Bei den 21 Verdächtigen handelt es sich um sieben Afghanen, vier Algerier, drei Syrer, drei Iraner, zwei Marokkaner, einen Chilenen und einen Mann aus dem ehemaligen Jugoslawien. „Nur in einem Fall gab es einen Zusammenhang bei den Tatverdächtigen“, sagt Schröder. „Es sind Verwandte.“ Spekulationen, dass die Taten der Silvesternacht geplant, abgesprochen oder sonst wie koordiniert gewesen seien, hätten sich laut Schröder durch die Ermittlungen „überhaupt nicht bestätigt“.
Nach den Übergriffen hatte die Polizei vor allem auf dem Kiez verstärkt Präsenz gezeigt. Teilweise waren zwei Hundertschaften rund um die Reeperbahn im Einsatz. Mittlerweile hat sich laut Schröder die Situation auf dem Kiez wieder normalisiert. Die Zahl der Taten sei wieder so niedrig wie vor Silvester, sagt Schröder. „Normalisiert“, das heißt aber auch, dass der Kiez weiter ein Brennpunkt für Kriminalität in Hamburg ist. Fast 24.000 Straftaten gab es voriges Jahr allein in diesem Stadtteil. Am Wochenende sind häufig mehr als 100 Polizisten gleichzeitig im Einsatz, die über ein eigenes Lagezentrum gesteuert werden.
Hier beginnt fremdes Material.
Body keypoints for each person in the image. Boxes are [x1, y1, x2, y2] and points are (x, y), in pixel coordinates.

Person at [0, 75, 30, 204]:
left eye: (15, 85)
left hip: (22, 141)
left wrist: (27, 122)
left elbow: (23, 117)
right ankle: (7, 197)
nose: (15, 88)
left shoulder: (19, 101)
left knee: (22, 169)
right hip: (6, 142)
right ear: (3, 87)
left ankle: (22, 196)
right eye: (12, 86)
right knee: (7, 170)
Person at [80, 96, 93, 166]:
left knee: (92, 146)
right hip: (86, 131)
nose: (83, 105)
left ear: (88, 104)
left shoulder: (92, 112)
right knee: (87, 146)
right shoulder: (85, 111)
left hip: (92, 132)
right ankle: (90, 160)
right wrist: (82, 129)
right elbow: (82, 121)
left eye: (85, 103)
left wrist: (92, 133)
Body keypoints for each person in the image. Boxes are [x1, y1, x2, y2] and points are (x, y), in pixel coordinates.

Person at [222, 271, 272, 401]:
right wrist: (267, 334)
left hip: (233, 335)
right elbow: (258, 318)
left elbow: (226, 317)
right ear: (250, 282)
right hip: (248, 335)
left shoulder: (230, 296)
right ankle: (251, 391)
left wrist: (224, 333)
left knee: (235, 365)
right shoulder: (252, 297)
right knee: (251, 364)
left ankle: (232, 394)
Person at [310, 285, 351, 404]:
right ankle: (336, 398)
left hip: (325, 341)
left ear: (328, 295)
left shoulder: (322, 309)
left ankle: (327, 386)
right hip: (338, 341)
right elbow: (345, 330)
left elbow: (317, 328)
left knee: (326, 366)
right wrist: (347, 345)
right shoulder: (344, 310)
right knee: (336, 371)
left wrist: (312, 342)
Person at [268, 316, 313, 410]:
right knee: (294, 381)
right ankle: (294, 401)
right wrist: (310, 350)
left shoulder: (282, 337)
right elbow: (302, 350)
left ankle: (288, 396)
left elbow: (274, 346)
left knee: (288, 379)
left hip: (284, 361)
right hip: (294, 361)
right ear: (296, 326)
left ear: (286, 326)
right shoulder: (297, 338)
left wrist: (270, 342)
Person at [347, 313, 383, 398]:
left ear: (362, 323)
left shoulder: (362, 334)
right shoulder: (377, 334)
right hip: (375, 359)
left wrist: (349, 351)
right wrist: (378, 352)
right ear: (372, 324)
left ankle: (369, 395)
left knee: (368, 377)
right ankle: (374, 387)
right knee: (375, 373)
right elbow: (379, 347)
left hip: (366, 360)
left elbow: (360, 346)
Im Gespräch war auch die Rückkehr der Videoüberwachung, die schon 2006 auf dem Kiez gestartet und im Juli 2011 eingestellt worden war, weil durch Gerichtsurteile die Einsatzmöglichkeiten für die zwölf Kameras eingeschränkt wurden. Zuletzt waren durch deren Aufnahmen nur noch 5,3 Einsätze pro Monat ausgelöst worden. Zu Beginn der Überwachung waren es mehr als 300. Die Silvester-Übergriffe haben zu einem Umdenken geführt: „Anlassbezogen“ wird Videoüberwachung wieder eingesetzt. Dabei setzt die Polizei vor allem mobile Kameras ein.